## [YOUR OBJECTIVE]
In every record below, rename the field "scientific name" to "taxon name" and keep everything else unchanged.

---- MATERIAL PROVIDED

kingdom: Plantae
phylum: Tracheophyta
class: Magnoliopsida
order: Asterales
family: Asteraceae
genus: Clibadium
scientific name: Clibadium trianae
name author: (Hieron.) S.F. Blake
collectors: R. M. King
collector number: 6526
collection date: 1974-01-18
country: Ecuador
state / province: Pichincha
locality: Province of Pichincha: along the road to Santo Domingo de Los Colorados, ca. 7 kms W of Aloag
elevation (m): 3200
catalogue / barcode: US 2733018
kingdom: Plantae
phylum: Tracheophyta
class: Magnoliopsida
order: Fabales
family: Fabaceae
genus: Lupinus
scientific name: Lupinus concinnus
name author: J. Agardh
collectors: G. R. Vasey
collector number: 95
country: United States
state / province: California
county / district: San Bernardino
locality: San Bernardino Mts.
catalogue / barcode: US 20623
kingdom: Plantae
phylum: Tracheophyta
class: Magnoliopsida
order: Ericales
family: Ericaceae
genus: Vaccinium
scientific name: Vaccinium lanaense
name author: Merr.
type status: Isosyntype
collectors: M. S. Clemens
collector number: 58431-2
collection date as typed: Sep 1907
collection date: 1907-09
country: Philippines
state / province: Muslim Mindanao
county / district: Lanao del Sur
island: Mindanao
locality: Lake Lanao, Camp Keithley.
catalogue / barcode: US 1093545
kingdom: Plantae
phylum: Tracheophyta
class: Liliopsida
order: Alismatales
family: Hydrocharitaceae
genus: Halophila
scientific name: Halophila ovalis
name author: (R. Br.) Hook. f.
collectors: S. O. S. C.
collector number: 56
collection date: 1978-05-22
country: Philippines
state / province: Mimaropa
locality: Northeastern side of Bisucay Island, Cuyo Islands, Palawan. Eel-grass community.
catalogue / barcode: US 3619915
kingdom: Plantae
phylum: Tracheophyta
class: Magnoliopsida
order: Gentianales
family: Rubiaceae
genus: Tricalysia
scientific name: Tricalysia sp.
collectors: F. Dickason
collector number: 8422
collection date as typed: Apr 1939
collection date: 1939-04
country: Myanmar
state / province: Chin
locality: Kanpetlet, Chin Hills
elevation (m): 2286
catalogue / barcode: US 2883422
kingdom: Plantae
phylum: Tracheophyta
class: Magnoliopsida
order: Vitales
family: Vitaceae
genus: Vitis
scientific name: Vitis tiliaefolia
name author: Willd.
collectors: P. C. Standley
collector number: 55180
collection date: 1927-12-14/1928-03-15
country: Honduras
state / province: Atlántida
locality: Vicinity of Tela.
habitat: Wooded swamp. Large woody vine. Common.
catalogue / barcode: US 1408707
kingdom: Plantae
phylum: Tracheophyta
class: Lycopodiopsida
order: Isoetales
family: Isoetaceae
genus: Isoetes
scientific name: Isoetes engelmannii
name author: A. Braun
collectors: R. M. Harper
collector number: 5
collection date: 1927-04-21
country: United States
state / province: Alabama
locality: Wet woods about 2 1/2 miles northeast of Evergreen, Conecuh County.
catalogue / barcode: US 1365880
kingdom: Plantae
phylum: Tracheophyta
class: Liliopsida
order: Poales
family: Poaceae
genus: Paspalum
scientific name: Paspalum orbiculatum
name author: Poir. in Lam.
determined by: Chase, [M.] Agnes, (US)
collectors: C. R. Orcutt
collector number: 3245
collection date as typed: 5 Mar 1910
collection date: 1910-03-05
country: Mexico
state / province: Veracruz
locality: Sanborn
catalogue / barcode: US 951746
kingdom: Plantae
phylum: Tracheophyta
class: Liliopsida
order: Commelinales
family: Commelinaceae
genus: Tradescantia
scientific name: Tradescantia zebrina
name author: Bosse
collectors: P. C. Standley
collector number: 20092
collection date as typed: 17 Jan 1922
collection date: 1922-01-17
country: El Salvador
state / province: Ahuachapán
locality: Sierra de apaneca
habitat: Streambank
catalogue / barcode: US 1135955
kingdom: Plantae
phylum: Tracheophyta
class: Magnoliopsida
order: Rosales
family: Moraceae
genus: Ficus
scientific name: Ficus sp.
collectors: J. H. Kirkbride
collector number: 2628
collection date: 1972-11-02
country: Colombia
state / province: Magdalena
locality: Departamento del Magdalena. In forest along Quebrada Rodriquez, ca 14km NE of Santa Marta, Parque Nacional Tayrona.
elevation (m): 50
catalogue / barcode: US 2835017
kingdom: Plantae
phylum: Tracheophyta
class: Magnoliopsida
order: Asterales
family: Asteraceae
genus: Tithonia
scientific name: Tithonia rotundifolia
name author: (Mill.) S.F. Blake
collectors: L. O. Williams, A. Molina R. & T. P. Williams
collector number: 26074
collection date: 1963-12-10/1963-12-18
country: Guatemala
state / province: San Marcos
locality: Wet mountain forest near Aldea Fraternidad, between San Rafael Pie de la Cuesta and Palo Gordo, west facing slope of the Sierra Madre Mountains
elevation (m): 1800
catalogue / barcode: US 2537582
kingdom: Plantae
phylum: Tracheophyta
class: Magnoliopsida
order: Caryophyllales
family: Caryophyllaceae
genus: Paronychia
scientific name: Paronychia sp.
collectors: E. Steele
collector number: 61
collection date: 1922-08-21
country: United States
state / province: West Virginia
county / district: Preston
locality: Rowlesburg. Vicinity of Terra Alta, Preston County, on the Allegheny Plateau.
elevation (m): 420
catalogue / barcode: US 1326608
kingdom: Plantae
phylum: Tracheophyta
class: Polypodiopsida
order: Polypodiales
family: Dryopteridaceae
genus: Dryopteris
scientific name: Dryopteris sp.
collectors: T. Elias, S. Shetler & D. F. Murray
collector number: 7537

--------

## [RESULT]
kingdom: Plantae
phylum: Tracheophyta
class: Magnoliopsida
order: Asterales
family: Asteraceae
genus: Clibadium
taxon name: Clibadium trianae
name author: (Hieron.) S.F. Blake
collectors: R. M. King
collector number: 6526
collection date: 1974-01-18
country: Ecuador
state / province: Pichincha
locality: Province of Pichincha: along the road to Santo Domingo de Los Colorados, ca. 7 kms W of Aloag
elevation (m): 3200
catalogue / barcode: US 2733018
kingdom: Plantae
phylum: Tracheophyta
class: Magnoliopsida
order: Fabales
family: Fabaceae
genus: Lupinus
taxon name: Lupinus concinnus
name author: J. Agardh
collectors: G. R. Vasey
collector number: 95
country: United States
state / province: California
county / district: San Bernardino
locality: San Bernardino Mts.
catalogue / barcode: US 20623
kingdom: Plantae
phylum: Tracheophyta
class: Magnoliopsida
order: Ericales
family: Ericaceae
genus: Vaccinium
taxon name: Vaccinium lanaense
name author: Merr.
type status: Isosyntype
collectors: M. S. Clemens
collector number: 58431-2
collection date as typed: Sep 1907
collection date: 1907-09
country: Philippines
state / province: Muslim Mindanao
county / district: Lanao del Sur
island: Mindanao
locality: Lake Lanao, Camp Keithley.
catalogue / barcode: US 1093545
kingdom: Plantae
phylum: Tracheophyta
class: Liliopsida
order: Alismatales
family: Hydrocharitaceae
genus: Halophila
taxon name: Halophila ovalis
name author: (R. Br.) Hook. f.
collectors: S. O. S. C.
collector number: 56
collection date: 1978-05-22
country: Philippines
state / province: Mimaropa
locality: Northeastern side of Bisucay Island, Cuyo Islands, Palawan. Eel-grass community.
catalogue / barcode: US 3619915
kingdom: Plantae
phylum: Tracheophyta
class: Magnoliopsida
order: Gentianales
family: Rubiaceae
genus: Tricalysia
taxon name: Tricalysia sp.
collectors: F. Dickason
collector number: 8422
collection date as typed: Apr 1939
collection date: 1939-04
country: Myanmar
state / province: Chin
locality: Kanpetlet, Chin Hills
elevation (m): 2286
catalogue / barcode: US 2883422
kingdom: Plantae
phylum: Tracheophyta
class: Magnoliopsida
order: Vitales
family: Vitaceae
genus: Vitis
taxon name: Vitis tiliaefolia
name author: Willd.
collectors: P. C. Standley
collector number: 55180
collection date: 1927-12-14/1928-03-15
country: Honduras
state / province: Atlántida
locality: Vicinity of Tela.
habitat: Wooded swamp. Large woody vine. Common.
catalogue / barcode: US 1408707
kingdom: Plantae
phylum: Tracheophyta
class: Lycopodiopsida
order: Isoetales
family: Isoetaceae
genus: Isoetes
taxon name: Isoetes engelmannii
name author: A. Braun
collectors: R. M. Harper
collector number: 5
collection date: 1927-04-21
country: United States
state / province: Alabama
locality: Wet woods about 2 1/2 miles northeast of Evergreen, Conecuh County.
catalogue / barcode: US 1365880
kingdom: Plantae
phylum: Tracheophyta
class: Liliopsida
order: Poales
family: Poaceae
genus: Paspalum
taxon name: Paspalum orbiculatum
name author: Poir. in Lam.
determined by: Chase, [M.] Agnes, (US)
collectors: C. R. Orcutt
collector number: 3245
collection date as typed: 5 Mar 1910
collection date: 1910-03-05
country: Mexico
state / province: Veracruz
locality: Sanborn
catalogue / barcode: US 951746
kingdom: Plantae
phylum: Tracheophyta
class: Liliopsida
order: Commelinales
family: Commelinaceae
genus: Tradescantia
taxon name: Tradescantia zebrina
name author: Bosse
collectors: P. C. Standley
collector number: 20092
collection date as typed: 17 Jan 1922
collection date: 1922-01-17
country: El Salvador
state / province: Ahuachapán
locality: Sierra de apaneca
habitat: Streambank
catalogue / barcode: US 1135955
kingdom: Plantae
phylum: Tracheophyta
class: Magnoliopsida
order: Rosales
family: Moraceae
genus: Ficus
taxon name: Ficus sp.
collectors: J. H. Kirkbride
collector number: 2628
collection date: 1972-11-02
country: Colombia
state / province: Magdalena
locality: Departamento del Magdalena. In forest along Quebrada Rodriquez, ca 14km NE of Santa Marta, Parque Nacional Tayrona.
elevation (m): 50
catalogue / barcode: US 2835017
kingdom: Plantae
phylum: Tracheophyta
class: Magnoliopsida
order: Asterales
family: Asteraceae
genus: Tithonia
taxon name: Tithonia rotundifolia
name author: (Mill.) S.F. Blake
collectors: L. O. Williams, A. Molina R. & T. P. Williams
collector number: 26074
collection date: 1963-12-10/1963-12-18
country: Guatemala
state / province: San Marcos
locality: Wet mountain forest near Aldea Fraternidad, between San Rafael Pie de la Cuesta and Palo Gordo, west facing slope of the Sierra Madre Mountains
elevation (m): 1800
catalogue / barcode: US 2537582
kingdom: Plantae
phylum: Tracheophyta
class: Magnoliopsida
order: Caryophyllales
family: Caryophyllaceae
genus: Paronychia
taxon name: Paronychia sp.
collectors: E. Steele
collector number: 61
collection date: 1922-08-21
country: United States
state / province: West Virginia
county / district: Preston
locality: Rowlesburg. Vicinity of Terra Alta, Preston County, on the Allegheny Plateau.
elevation (m): 420
catalogue / barcode: US 1326608
kingdom: Plantae
phylum: Tracheophyta
class: Polypodiopsida
order: Polypodiales
family: Dryopteridaceae
genus: Dryopteris
taxon name: Dryopteris sp.
collectors: T. Elias, S. Shetler & D. F. Murray
collector number: 7537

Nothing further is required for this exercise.